A ilusão durou pouco mas se desfez quando era tarde. Avaliando, meses mais tarde, o estado ditatorial que se esboçava, meses mais tarde o Corriere della Sera publicou um artigo no qual fazia uma constatação dolorosa: a grande massa dos italianos, incluída “a totalidade de sua classe dirigente,”havia demonstrado “ser capaz de perder todas as suas liberdades civis sem protestar.” Assinado por Giuseppe Prezzolini, o texto dizia: “Somos todos um pouco culpados de termos nos iludido de que as liberdades eram um fato consumado, que não se poderia perder; e descuidamos, deixando que alguém começasse a pisoteá-las.” Sem mencionar o nome de Mussolini, o que poderia revelar-se perigoso, o artigo conclui: “e esse tal indivíduo terminou por defenestrá-las.”

Juro que seguia na leitura do mesmo livro, comprado numa viagem recente a Buenos Aires, quando ocorreu aquela cena inacreditável de sexta feira, no Congresso Nacional. Um bando de fascistas atacou — com empurrões, gritos, e vários atos de provocação — um grupo de parlamentares do PT que convocava uma coletiva para fazer uma denúncia grave: a segunda votação sobre financiamentos de campanha políticas foi um ato juridicamente nulo, pois violou o artigo 60 da Constituição Federal, que estabelece regras claras para se votar um projeto de emenda constitucional.

Isso aconteceu no Salão Verde do Congresso, endereço de tantos atos de resistência democrática durante o regime.
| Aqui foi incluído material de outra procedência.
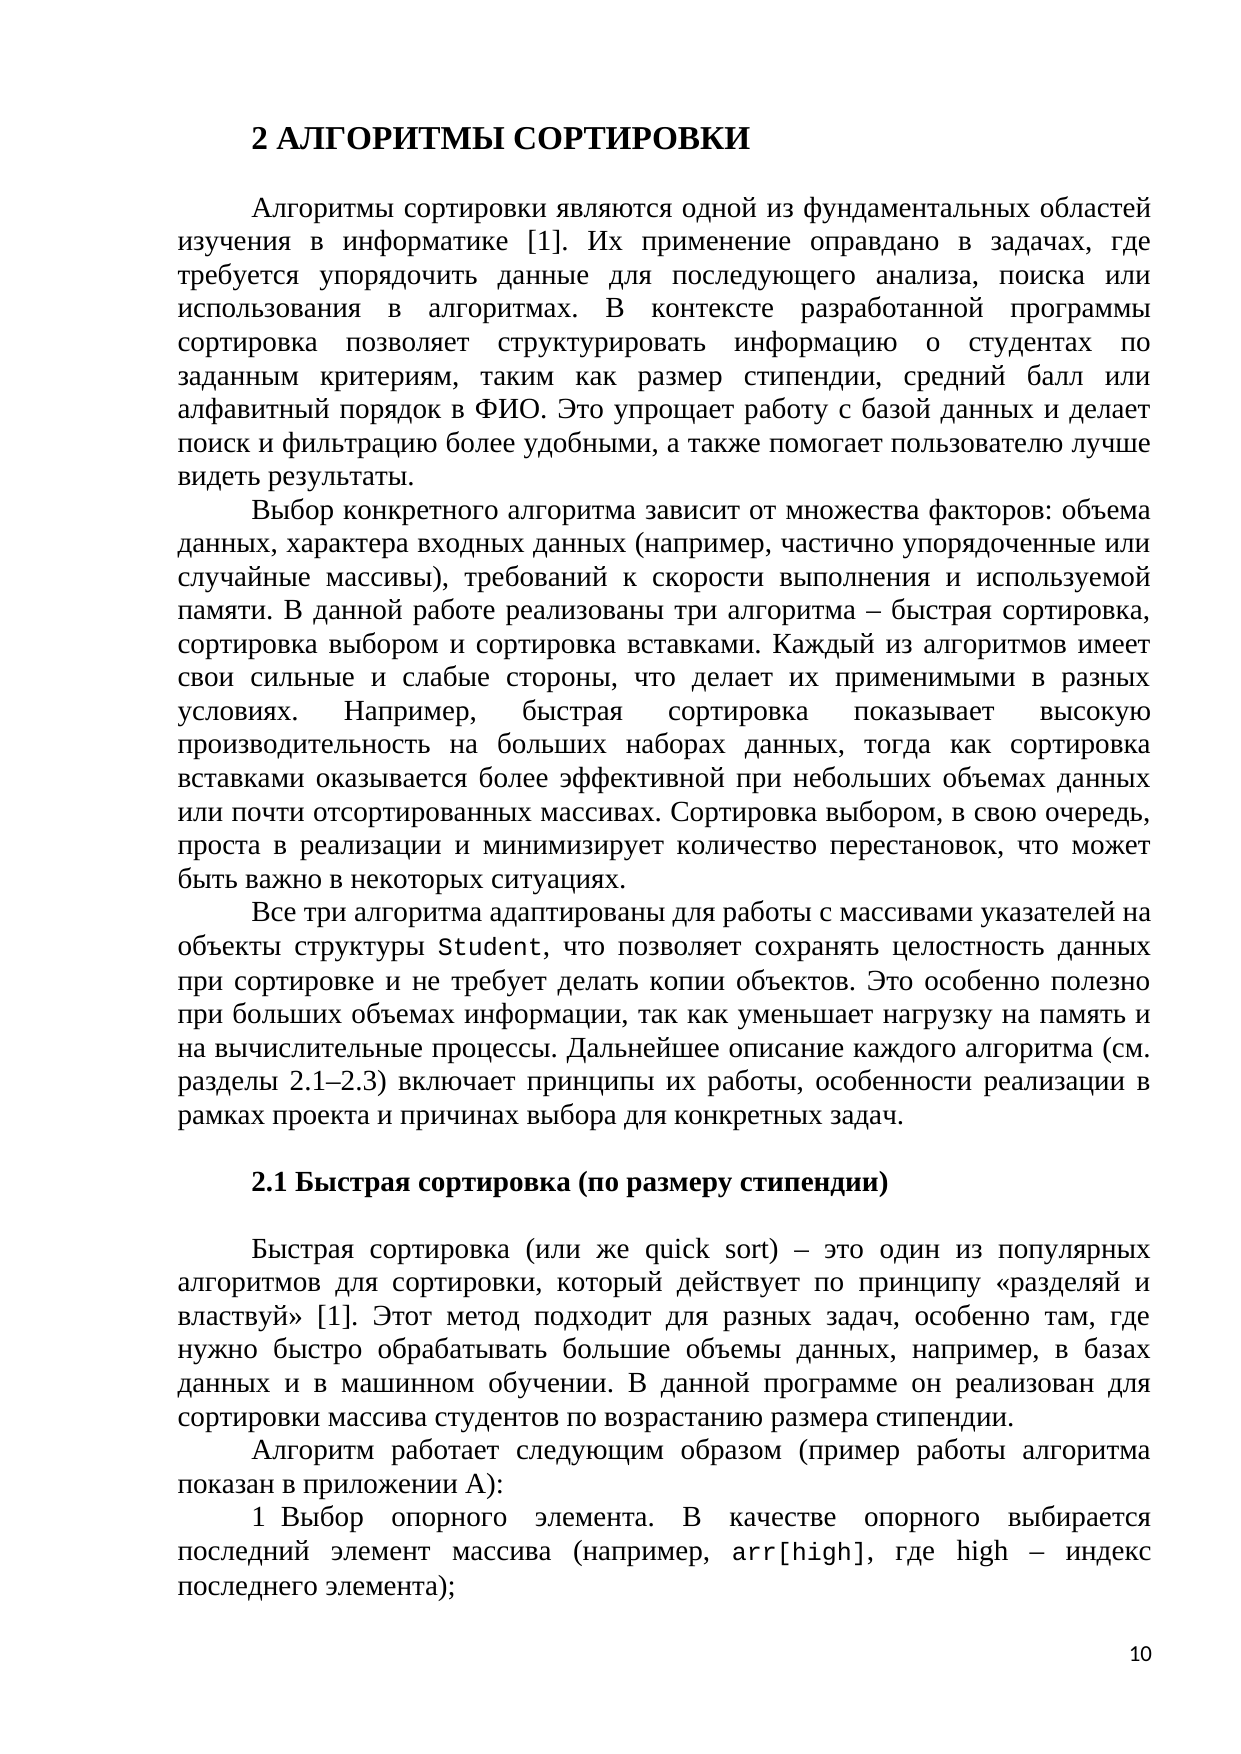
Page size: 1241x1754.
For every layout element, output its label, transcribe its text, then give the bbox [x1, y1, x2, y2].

text Быстрая сортировка (или же quick sort) – это один из популярных алгоритмов для сортировки, который действует по принципу «разделяй и властвуй» [1]. Этот метод подходит для разных задач, особенно там, где нужно быстро обрабатывать большие объемы данных, например, в базах данных и в машинном обучении. В данной программе он реализован для сортировки массива студентов по возрастанию размера стипендии. [177, 1231, 1152, 1432]
text Все три алгоритма адаптированы для работы с массивами указателей на объекты структуры Student, что позволяет сохранять целостность данных при сортировке и не требует делать копии объектов. Это особенно полезно при больших объемах информации, так как уменьшает нагрузку на память и на вычислительные процессы. Дальнейшее описание каждого алгоритма (см. разделы 2.1–2.3) включает принципы их работы, особенности реализации в рамках проекта и причинах выбора для конкретных задач. [177, 894, 1152, 1130]
text Алгоритм работает следующим образом (пример работы алгоритма показан в приложении А): [177, 1432, 1152, 1499]
text Выбор конкретного алгоритма зависит от множества факторов: объема данных, характера входных данных (например, частично упорядоченные или случайные массивы), требований к скорости выполнения и используемой памяти. В данной работе реализованы три алгоритма – быстрая сортировка, сортировка выбором и сортировка вставками. Каждый из алгоритмов имеет свои сильные и слабые стороны, что делает их применимыми в разных условиях. Например, быстрая сортировка показывает высокую производительность на больших наборах данных, тогда как сортировка вставками оказывается более эффективной при небольших объемах данных или почти отсортированных массивах. Сортировка выбором, в свою очередь, проста в реализации и минимизирует количество перестановок, что может быть важно в некоторых ситуациях. [177, 492, 1152, 894]
subtitle 2 Алгоритмы сортировки [251, 118, 1152, 156]
subtitle 2.1 Быстрая сортировка (по размеру стипендии) [251, 1164, 1152, 1197]
text Алгоритмы сортировки являются одной из фундаментальных областей изучения в информатике [1]. Их применение оправдано в задачах, где требуется упорядочить данные для последующего анализа, поиска или использования в алгоритмах. В контексте разработанной программы сортировка позволяет структурировать информацию о студентах по заданным критериям, таким как размер стипендии, средний балл или алфавитный порядок в ФИО. Это упрощает работу с базой данных и делает поиск и фильтрацию более удобными, а также помогает пользователю лучше видеть результаты. [177, 190, 1152, 492]
list Выбор опорного элемента. В качестве опорного выбирается последний элемент массива (например, arr[high], где high – индекс последнего элемента); [177, 1499, 1152, 1601]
No dia seguinte, fiquei sabendo da história do empresário ameaçado durante um voo Brasilia-São Paulo porque lia a Carta Capital.

Quarenta e oito horas antes, naquela conversa no café da Câmara, um parlamentar do PSDB tentava me convencer, explicava, em tom benevolente, que não havia motivos de preocupação com ameaças fascistas.